• Exercise
Reproduce the entries verbatim; no pictures.

Saved entries:
[Start of Attachment]

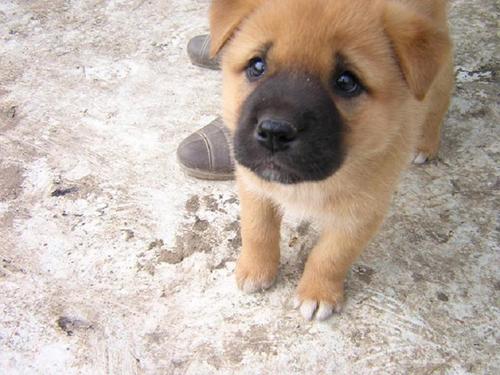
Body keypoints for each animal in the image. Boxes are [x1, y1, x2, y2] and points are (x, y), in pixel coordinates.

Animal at [207, 0, 454, 322]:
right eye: (257, 66)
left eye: (347, 82)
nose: (274, 132)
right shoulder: (253, 182)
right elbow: (257, 229)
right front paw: (255, 270)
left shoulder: (362, 211)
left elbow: (331, 256)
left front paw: (318, 293)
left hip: (436, 79)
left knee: (439, 99)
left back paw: (425, 143)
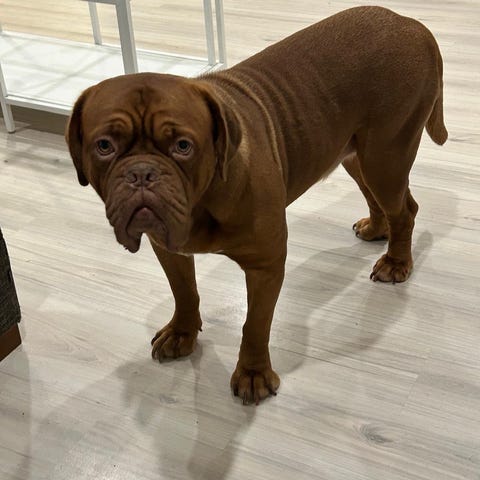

[End of Attachment]

• Problem solution
Body keypoints for each animal in the image. Boxes are [x1, y1, x2, y2] and points are (x, y), in pixel coordinates.

Animal at [207, 0, 454, 322]:
right eye: (257, 66)
left eye: (347, 82)
nose: (274, 132)
right shoulder: (253, 182)
right elbow: (257, 229)
right front paw: (255, 270)
left shoulder: (362, 211)
left elbow: (331, 256)
left front paw: (318, 293)
left hip: (436, 79)
left knee: (439, 99)
left back paw: (425, 143)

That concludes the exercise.